Beginning of the end: The admissions wall

It’s become a tradition for DHS to showcase both academic and personal achievements through the art of bulletin boards. There are the names of student government members hung up alongside differing drama club productions and National Honor Society fundraisers. Keeping the general student body up to date on the latest happening is a staple in school society.

For three years, I have seen each senior class go through the hurdles of college applications, teacher recommendation requests, and scholarship searches. The most that come to mind would be the honorary bulletin boards displaying student acceptance letters accompanied by their name in a yellow sash with thick, chunky black letters. As the months draw nearer to graduation month, it’s common to see the adjacent boards filled with acceptances.

In my household, I grew up learning to keep any news, good or bad, to myself in order to maintain privacy and discretion.

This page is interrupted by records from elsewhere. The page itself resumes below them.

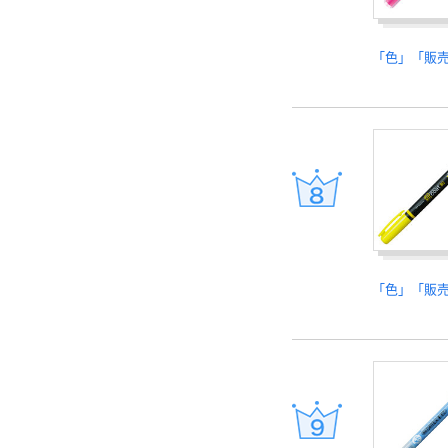
「色」「販
「色」「販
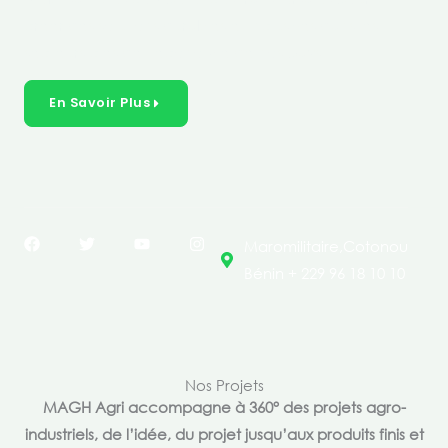
créer des solutions durables et inclusives dans les
secteurs clés de l’économie de nos pays.
En Savoir Plus
F
T
Y
I
Maromilitaire,Cotonou
a
w
o
n
c
i
u
s
Bénin + 229 96 18 10 10
e
t
t
t
b
t
u
a
o
e
b
g
o
r
e
r
k
a
m
Nos Projets
MAGH Agri accompagne à 360° des projets agro-
industriels, de l’idée, du projet jusqu’aux produits finis et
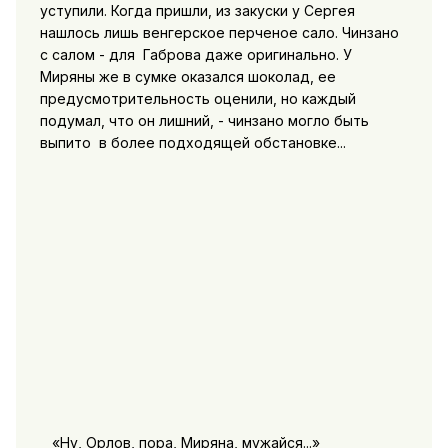
уступили. Когда пришли, из закуски у Сергея
нашлось лишь венгерское перченое сало. Чинзано
с салом - для Габрова даже оригинально. У
Миряны же в сумке оказался шоколад, ее
предусмотрительность оценили, но каждый
подумал, что он лишний, - чинзано могло быть
выпито в более подходящей обстановке...
«Ну, Орлов, пора, Миряна, мужайся...»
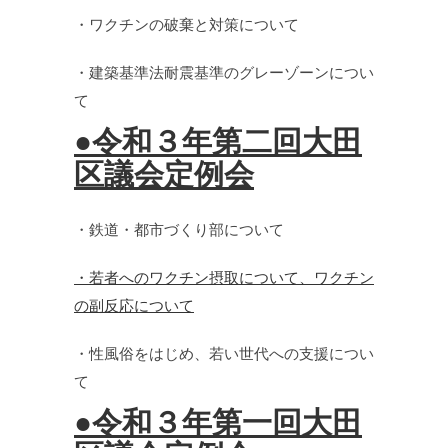
・ワクチンの破棄と対策について
・建築基準法耐震基準のグレーゾーンについ
て
●令和３年第二回大田
区議会定例会
・鉄道・都市づくり部について
・若者へのワクチン摂取について、ワクチン
の副反応について
・性風俗をはじめ、若い世代への支援につい
て
●令和３年第一回大田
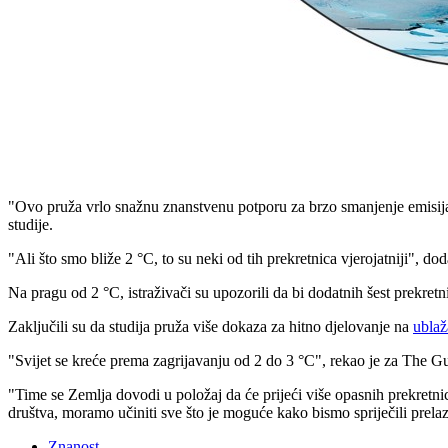
"Ovo pruža vrlo snažnu znanstvenu potporu za brzo smanjenje emisija 
studije.
"Ali što smo bliže 2 °C, to su neki od tih prekretnica vjerojatniji", 
Na pragu od 2 °C, istraživači su upozorili da bi dodatnih šest prekretn
Zaključili su da studija pruža više dokaza za hitno djelovanje na
ublaž
"Svijet se kreće prema zagrijavanju od 2 do 3 °C", rekao je za The Gua
"Time se Zemlja dovodi u položaj da će prijeći više opasnih prekretnica
društva, moramo učiniti sve što je moguće kako bismo spriječili prela
Znanost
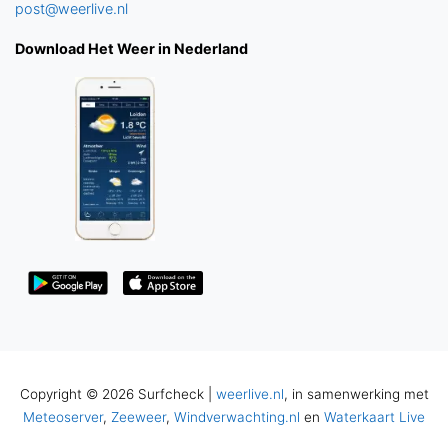
post@weerlive.nl
Download Het Weer in Nederland
Copyright © 2026 Surfcheck |
weerlive.nl
, in samenwerking met
Meteoserver
,
Zeeweer
,
Windverwachting.nl
en
Waterkaart Live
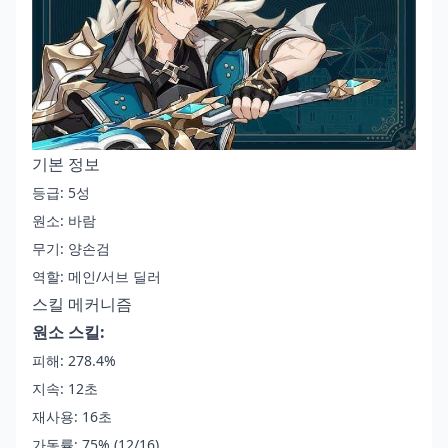
기본 정보
등급: 5성
원소: 바람
무기: 양손검
역할: 메인/서브 딜러
스킬 메커니즘
원소 스킬:
피해: 278.4%
지속: 12초
재사용: 16초
가동률: 75% (12/16)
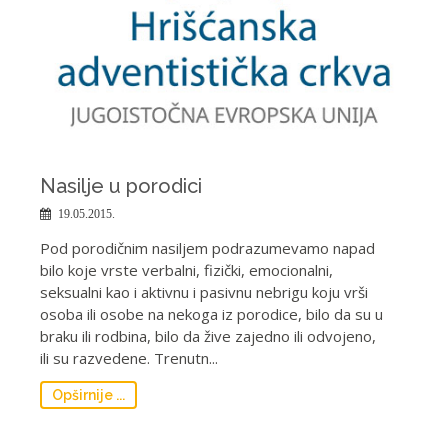
Nasilje u porodici
19.05.2015.
Pod porodičnim nasiljem podrazumevamo napad
bilo koje vrste verbalni, fizički, emocionalni,
seksualni kao i aktivnu i pasivnu nebrigu koju vrši
osoba ili osobe na nekoga iz porodice, bilo da su u
braku ili rodbina, bilo da žive zajedno ili odvojeno,
ili su razvedene. Trenutn...
Opširnije ...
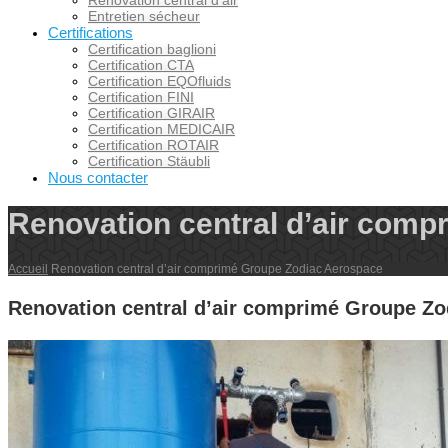
Renovation central d’air
Entretien sécheur
Certifications
Certification baglioni
Certification CTA
Certification EQOfluids
Certification FINI
Certification GIRAIR
Certification MEDICAIR
Certification ROTAIR
Certification Stäubli
Nous contacter
Renovation central d’air com
Accueil
Renovation central d’air comprimé Groupe Zodiac Aerospace
Renovation central d’air comprimé Groupe Z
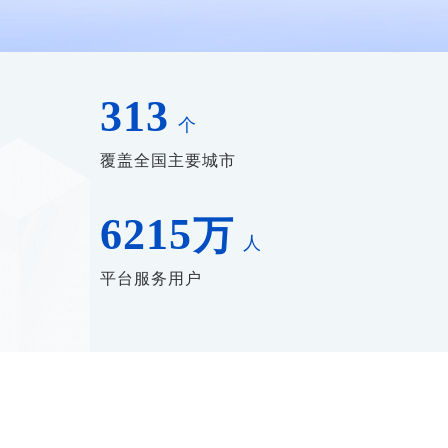
313
个
覆盖全国主要城市
6215
万
人
平台服务用户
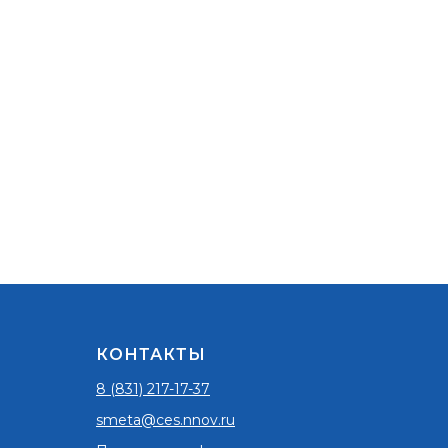
КОНТАКТЫ
8 (831) 217-17-37
smeta@ces.nnov.ru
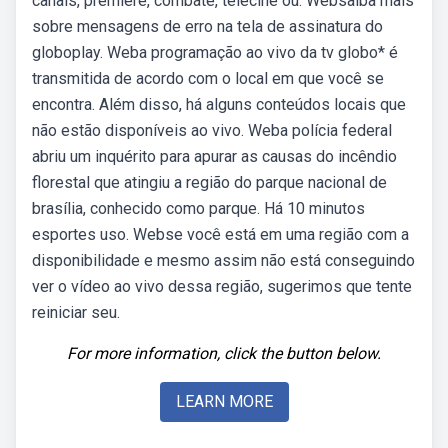
canais, premiere, combate, telecine ou. Websaiba mais
sobre mensagens de erro na tela de assinatura do
globoplay. Weba programação ao vivo da tv globo* é
transmitida de acordo com o local em que você se
encontra. Além disso, há alguns conteúdos locais que
não estão disponíveis ao vivo. Weba polícia federal
abriu um inquérito para apurar as causas do incêndio
florestal que atingiu a região do parque nacional de
brasília, conhecido como parque. Há 10 minutos
esportes uso. Webse você está em uma região com a
disponibilidade e mesmo assim não está conseguindo
ver o vídeo ao vivo dessa região, sugerimos que tente
reiniciar seu.
For more information, click the button below.
LEARN MORE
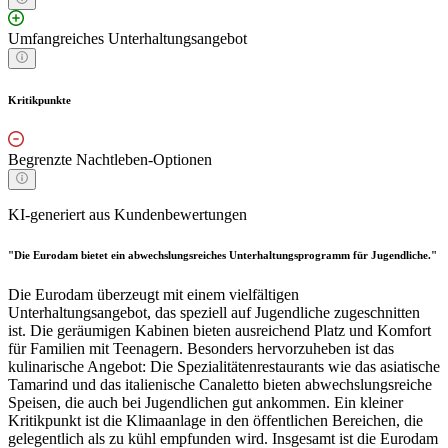
Umfangreiches Unterhaltungsangebot
Kritikpunkte
Begrenzte Nachtleben-Optionen
KI-generiert aus Kundenbewertungen
"Die Eurodam bietet ein abwechslungsreiches Unterhaltungsprogramm für Jugendliche."
Die Eurodam überzeugt mit einem vielfältigen
Unterhaltungsangebot, das speziell auf Jugendliche zugeschnitten
ist. Die geräumigen Kabinen bieten ausreichend Platz und Komfort
für Familien mit Teenagern. Besonders hervorzuheben ist das
kulinarische Angebot: Die Spezialitätenrestaurants wie das asiatische
Tamarind und das italienische Canaletto bieten abwechslungsreiche
Speisen, die auch bei Jugendlichen gut ankommen. Ein kleiner
Kritikpunkt ist die Klimaanlage in den öffentlichen Bereichen, die
gelegentlich als zu kühl empfunden wird. Insgesamt ist die Eurodam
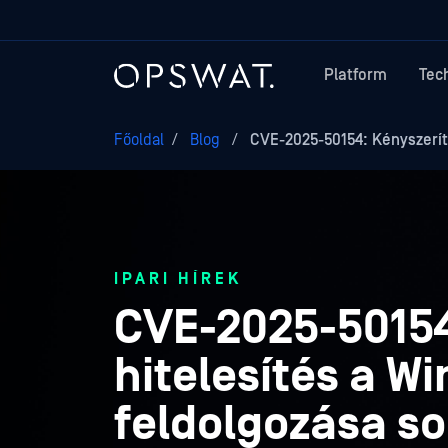
Platform
Tec
Főoldal
/
Blog
/
CVE-2025-50154: Kényszerít
IPARI HÍREK
CVE-2025-50154
hitelesítés a W
feldolgozása s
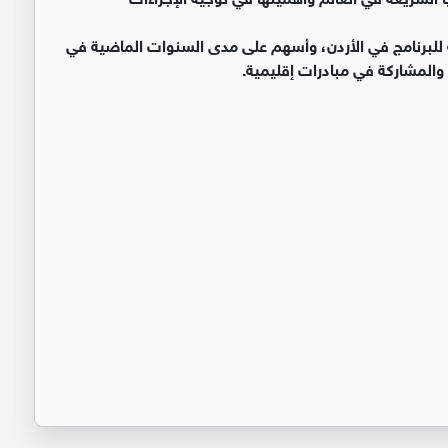
 للبرنامج في الأردن، وأسهم على مدى السنوات الماضية في
والمشاركة في مبادرات إقليمية.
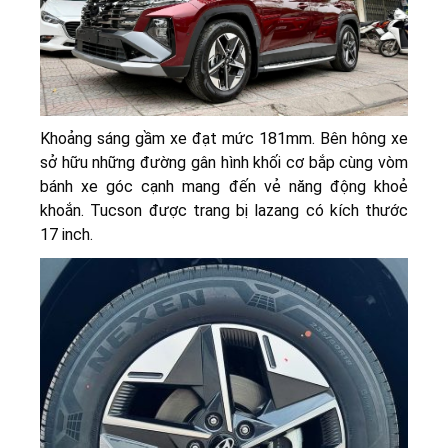
Khoảng sáng gầm xe đạt mức 181mm. Bên hông xe
sở hữu những đường gân hình khối cơ bắp cùng vòm
bánh xe góc cạnh mang đến vẻ năng động khoẻ
khoắn. Tucson được trang bị lazang có kích thước
17 inch.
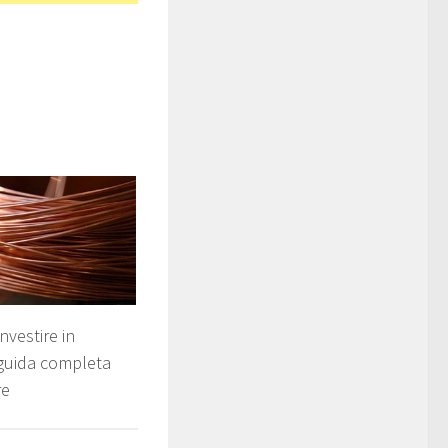
nvestire in
guida completa
re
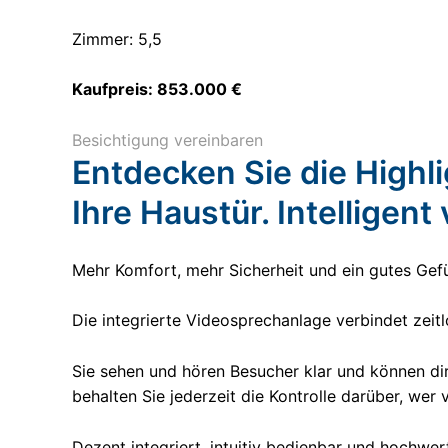
Zimmer: 5,5
Kaufpreis: 853.000 €
Besichtigung vereinbaren
Entdecken Sie die Highl
Ihre Haustür. Intelligent
Mehr Komfort, mehr Sicherheit und ein gutes Gefüh
Die integrierte Videosprechanlage verbindet zei
Sie sehen und hören Besucher klar und können di
behalten Sie jederzeit die Kontrolle darüber, wer 
Dezent integriert, intuitiv bedienbar und hochwe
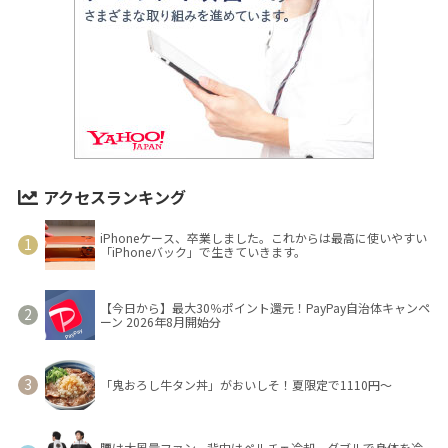
アクセスランキング
iPhoneケース、卒業しました。これからは最高に使いやすい
「iPhoneバック」で生きていきます。
【今日から】最大30％ポイント還元！PayPay自治体キャンペ
ーン 2026年8月開始分
「鬼おろし牛タン丼」がおいしそ！夏限定で1110円～
腰は大風量ファン、背中はペルチェ冷却。ダブルで身体を冷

My family holds the idea that when you reveal news too early, say a college admission without putting your deposit down, then other people’s jealousy and bad energy could hinder that. This cultural belief has never really influenced my decisions. However, it’s always in the back of my mind and has made me wary of sending in my letters.

While seeing groups of students going on to a new chapter in their lives, there are some who feel the need to make note of where everyone else is going on to.

DHS senior Shannon Mills said, “I didn’t get to do it yet, but I’m not opposed to it. To be honest, I never really notice where anyone’s going though. It’s just kind of there for me.”

Whether or not others truly get to take a glance at each name and granted admission, there is a sense of celebration as a whole in the board. Since freshman year, there has been that expectation to finally let the rest of the building and its inhabitants know of your accomplishment. A rejoiceful moment that lasts for the rest of the school year.

It could even sway a few students into making the plunge in handing in their letters for display.

“I had walked by it so many times before senior year,” said senior Megan Lizotte. “It made me feel like I should put it up, and feel like I’m finally leaving Dartmouth High.”

As a whole, there is that overarching ideal that once you’ve been accepted into anything from a top choice school to a safety school, the announcement should be made. There is, however, the question of how many letters may be too many.

Senior Rebecca Condon said, “I’m just going to put up one letter, which I still need to do. Once you have more than five up there, I think it might be too much.”

With a plethora of seniors making plans to graduate and go straight into their first semester of college, it comes with the decision of choosing the right university to belong to. During that decision come the copious letters being handed in that could cause more space to be taken up and could discourage others.

“I like the premise of the wall, and I do want to put mine on there,” said senior Nicole Ponte, “but realistically, we only have two boards. How can we put everyone’s letters on there?”

The current senior class has a little over 250 students either awaiting letters, keeping them private, or handing them in one by one. The issue of space and abundance on the wall has to be taken into consideration if every student wishes to partake in the public celebration and pride.

In the age of technology as well, more and more students are posting their acceptances on social media such as Facebook, Snapchat, and Instagram.

As for now, the days will draw nearer to June and with that comes the elation and nostalgia in ending a monumental chapter in our lives. Whether or not students want to reveal their future to their peers is ultimately their choice.